Task material –
==============================
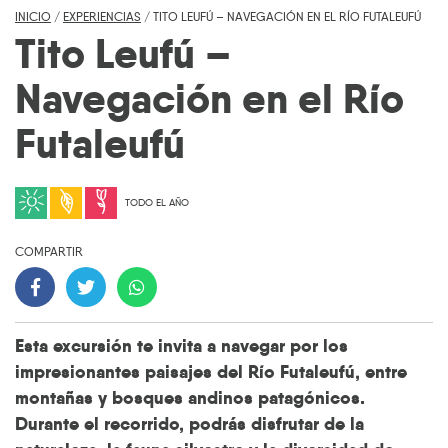
INICIO
/
EXPERIENCIAS
/
TITO LEUFÚ – NAVEGACIÓN EN EL RÍO FUTALEUFÚ
Tito Leufú –
Navegación en el Río
Futaleufú
TODO EL AÑO
COMPARTIR
Esta excursión te invita a navegar por los
impresionantes paisajes del
Río Futaleufú
, entre
montañas y bosques andinos patagónicos.
Durante el recorrido, podrás disfrutar de la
==============================
Please write out every line of text from all of the items above, word for word, leaving out the pictures.

INICIO
/
EXPERIENCIAS
/
TITO LEUFÚ – NAVEGACIÓN EN EL RÍO FUTALEUFÚ
Tito Leufú –
Navegación en el Río
Futaleufú
TODO EL AÑO
COMPARTIR
Esta excursión te invita a navegar por los
impresionantes paisajes del
Río Futaleufú
, entre
montañas y bosques andinos patagónicos.
Durante el recorrido, podrás disfrutar de la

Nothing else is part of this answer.